В конце 1860-х годов, в разгар полемики между сторонниками, с одной стороны, классического образования, акцентирующего внимание на изучении древних языков, которые, по мысли Каткова, дисциплинируют ум и отвлекают молодых людей от революционных идей, с другой – образования «реального», с вниманием к естественным наукам и предметам, полезным в жизненной практике, Лесков на страницах «Биржевых ведомостей» поддерживал первых681 (как следует из письма Щебальскому, возможно, делал это с прицелом на укрепление своих позиций в «Русском вестнике»), но после введения нового гимназического устава (1871), по сути, протрубившего безоговорочную победу первой партии, к классицизму остыл.
В апреле того же 1871 года на «вечерушке у князя Владимира] Петровича] Мещерского» Лесков даже рискнул посоветовать Михаилу Никифоровичу, как ему лучше организовать в «Русском вестнике» отдел критики: публиковать рецензии и обзоры анонимно, под общей редактурой главы критического отдела682, которым предлагал сделать Щебальского, историка-популяризатора и публициста683. Вскоре после этого «Русский вестник» опубликовал «Запечатленного ангела».
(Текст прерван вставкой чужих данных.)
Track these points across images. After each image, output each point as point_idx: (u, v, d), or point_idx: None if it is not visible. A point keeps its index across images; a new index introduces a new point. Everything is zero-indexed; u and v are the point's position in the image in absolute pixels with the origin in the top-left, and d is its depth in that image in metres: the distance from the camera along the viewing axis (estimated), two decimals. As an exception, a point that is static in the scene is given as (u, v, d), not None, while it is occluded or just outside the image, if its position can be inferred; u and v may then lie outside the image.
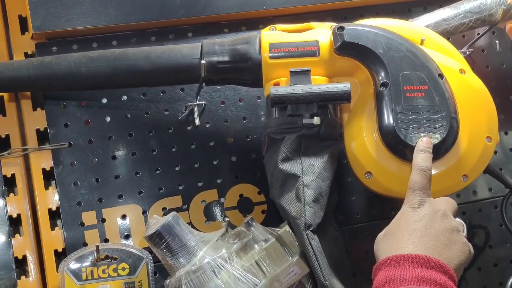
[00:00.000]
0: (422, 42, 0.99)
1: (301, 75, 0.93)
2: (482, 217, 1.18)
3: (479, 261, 1.17)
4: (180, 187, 1.06)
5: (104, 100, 1.06)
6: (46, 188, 1.02)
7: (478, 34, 1.21)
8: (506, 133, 1.22)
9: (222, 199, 1.07)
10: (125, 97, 1.07)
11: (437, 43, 1.01)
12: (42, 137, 1.04)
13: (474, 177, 0.95)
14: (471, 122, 0.93)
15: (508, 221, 1.08)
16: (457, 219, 0.85)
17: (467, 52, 1.18)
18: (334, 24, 0.99)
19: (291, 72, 0.93)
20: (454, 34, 1.12)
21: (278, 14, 1.14)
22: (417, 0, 1.22)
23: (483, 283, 1.16)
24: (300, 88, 0.90)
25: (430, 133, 0.89)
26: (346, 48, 0.93)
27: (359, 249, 1.12)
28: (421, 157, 0.86)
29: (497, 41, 1.24)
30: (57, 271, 0.98)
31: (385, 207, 1.13)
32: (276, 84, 0.95)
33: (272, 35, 0.96)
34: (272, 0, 1.12)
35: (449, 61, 0.97)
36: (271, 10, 1.13)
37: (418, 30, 1.02)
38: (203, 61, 0.95)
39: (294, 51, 0.95)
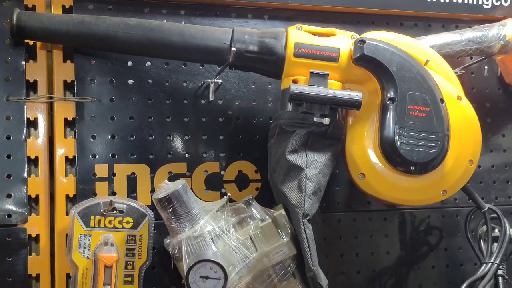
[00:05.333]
0: (426, 62, 1.05)
1: (319, 77, 0.98)
2: (444, 222, 1.28)
3: (434, 261, 1.27)
4: (187, 155, 1.12)
5: (130, 63, 1.09)
6: (66, 136, 1.06)
7: (471, 58, 1.27)
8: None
9: (222, 172, 1.13)
10: (149, 63, 1.10)
11: (441, 67, 1.07)
12: (68, 88, 1.07)
13: (452, 193, 1.04)
14: (459, 145, 1.01)
15: (469, 232, 1.18)
16: None
17: (459, 72, 1.25)
18: (354, 34, 1.04)
19: (311, 73, 0.98)
20: (453, 57, 1.18)
21: (300, 9, 1.18)
22: (422, 17, 1.27)
23: (434, 280, 1.27)
24: (317, 90, 0.96)
25: (425, 150, 0.96)
26: (364, 60, 0.99)
27: (334, 234, 1.20)
28: None
29: (486, 67, 1.31)
30: (66, 215, 1.03)
31: (363, 202, 1.22)
32: (295, 81, 1.00)
33: (298, 35, 1.01)
34: (296, -4, 1.17)
35: (449, 86, 1.04)
36: (294, 5, 1.17)
37: (425, 50, 1.08)
38: (233, 48, 0.99)
39: (317, 53, 1.00)
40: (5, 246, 1.01)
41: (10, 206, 1.01)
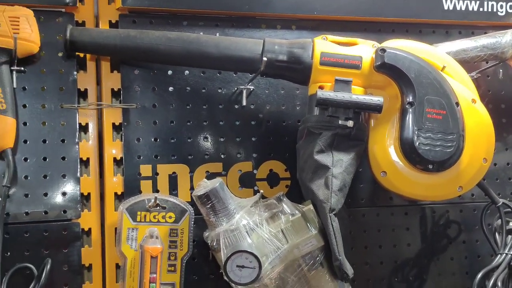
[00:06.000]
0: (443, 68, 1.12)
1: (344, 83, 1.06)
2: (462, 217, 1.35)
3: (453, 252, 1.34)
4: (222, 156, 1.20)
5: (170, 72, 1.18)
6: (114, 140, 1.15)
7: (487, 62, 1.33)
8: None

Катковский авторитет Лесков признавал не раз – например, говорил однокашнику пасынка, Николая Бубнова, университетскому преподавателю русской словесности Илье Шляпкину, что «был под влиянием Каткова: в окончании “Запечатленного ангела” и в “Расточителе”»684. Как сказалось это влияние на мелодраматической пьесе «Расточитель», полной страстей и ужасов, да к тому же написанной задолго до их близкого знакомства, остается только гадать; возможно, речь идет о сходстве позиций в отношении судебной реформы 1864 года, которую Катков так же, как Лесков, выборочно критиковал[117]. С «Запечатленным ангелом» яснее: сюжет о переходе староверов в официальное православие, так не понравившийся Достоевскому, не мог не вызвать одобрения Каткова. И вряд ли случайно, «за недосугом», как думалось потом Лескову, текста «Запечатленного ангела» не коснулась правка. Идеологически эта повесть, в особенности ее финал, была близка Каткову, который проповедовал политику «умиротворения», то есть был убежден в необходимости уважительного отношения к правам раскольников для скорейшего возвращения их в лоно официальной Церкви[118]. Как мы помним, похожие соображения высказывал и Лесков в своих статьях о расколе.